* ESTRATTO

--------------------------------

Oggi investiamo miliardi in tecnologie all’avanguardia e nell’innovazione affinché la nostra industria rimanga competitiva diventando sostenibile e pulita. Rendere più verde il settore dei trasporti è un tassello importante di questa trasformazione, poiché è l’unico settore in cui le emissioni hanno continuato ad aumentare dal 1990, in particolare nell’aviazione.
I prossimi dieci anni saranno fondamentali per raggiungere soluzioni a lungo termine. I carburanti sostenibili per l’aviazione presentano un grande potenziale di riduzione delle emissioni. E sono tecnologicamente pronti già oggi. Tuttavia, attualmente, rispetto al totale dei carburanti per l’aviazione rivestono un ruolo marginale. Ci impegniamo ad aumentare l’utilizzo dei carburanti sostenibili per l’aviazione, quindi dell’idrogeno rinnovabile, che dovrà alimentare sempre più gli aeroplani.
Devo constatare che l’industria è sempre più nostra alleata nel cambiamento. Le imprese europee sono già il motore della transizione verde, perché ciò offre loro immense possibilità di creare mercati di prodotti sostenibili e puliti in tutto il mondo. Hanno capito che il Green Deal europeo è la loro occasione per battere la concorrenza a livello mondiale e approfittare dei vantaggi di chi "arriva prima". Noi offriamo ciò che l’industria chiede da tempo: un orientamento, date e obiettivi chiari. Stabilità e prevedibilità per i loro investimenti.
La COP 26 si svolgerà in autunno a Glasgow. Quali passi avanti potrà portare l’Unione europea?

--------------------------------

* MATERIALE FORNITO
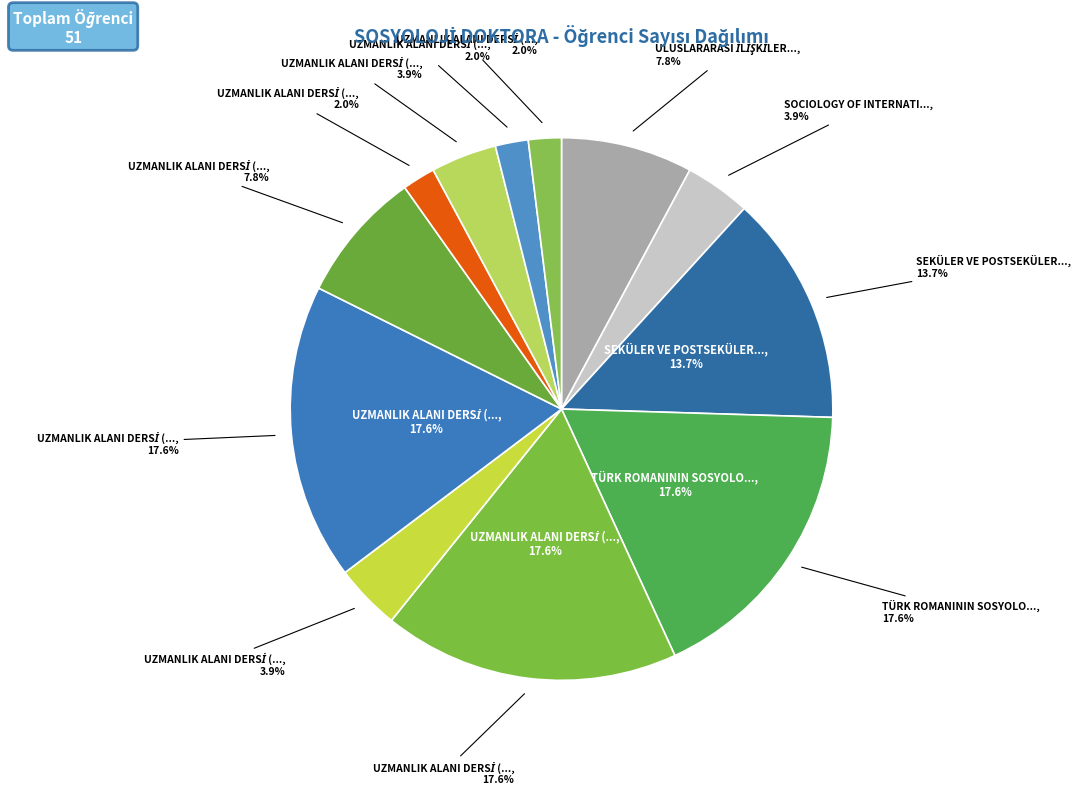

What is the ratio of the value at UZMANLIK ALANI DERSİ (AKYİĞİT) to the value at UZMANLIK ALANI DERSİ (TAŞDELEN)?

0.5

--------------------------------

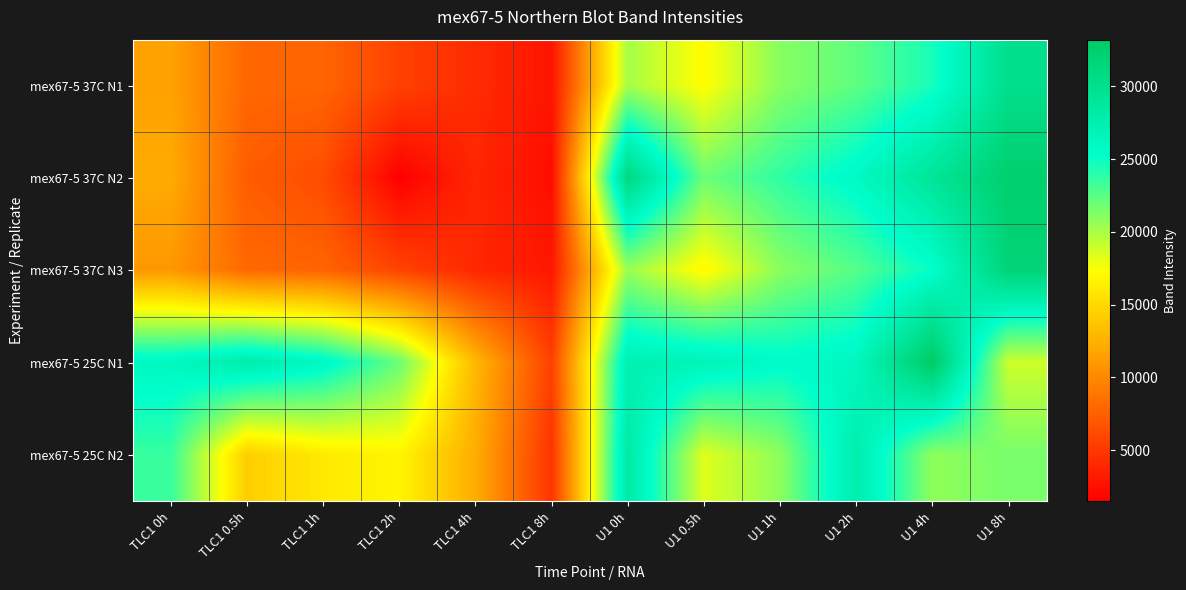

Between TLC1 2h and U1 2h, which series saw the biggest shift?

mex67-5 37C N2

--------------------------------

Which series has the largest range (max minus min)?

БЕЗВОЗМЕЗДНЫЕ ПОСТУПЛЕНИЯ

--------------------------------

* CONSEGNA
Riporta fedelmente dall'estratto tutto il testo che va da "Devo constatare che" giù fino a "portare l’Unione europea?".

* SPAZIO RISPOSTA
Devo constatare che l’industria è sempre più nostra alleata nel cambiamento. Le imprese europee sono già il motore della transizione verde, perché ciò offre loro immense possibilità di creare mercati di prodotti sostenibili e puliti in tutto il mondo. Hanno capito che il Green Deal europeo è la loro occasione per battere la concorrenza a livello mondiale e approfittare dei vantaggi di chi "arriva prima". Noi offriamo ciò che l’industria chiede da tempo: un orientamento, date e obiettivi chiari. Stabilità e prevedibilità per i loro investimenti.
La COP 26 si svolgerà in autunno a Glasgow. Quali passi avanti potrà portare l’Unione europea?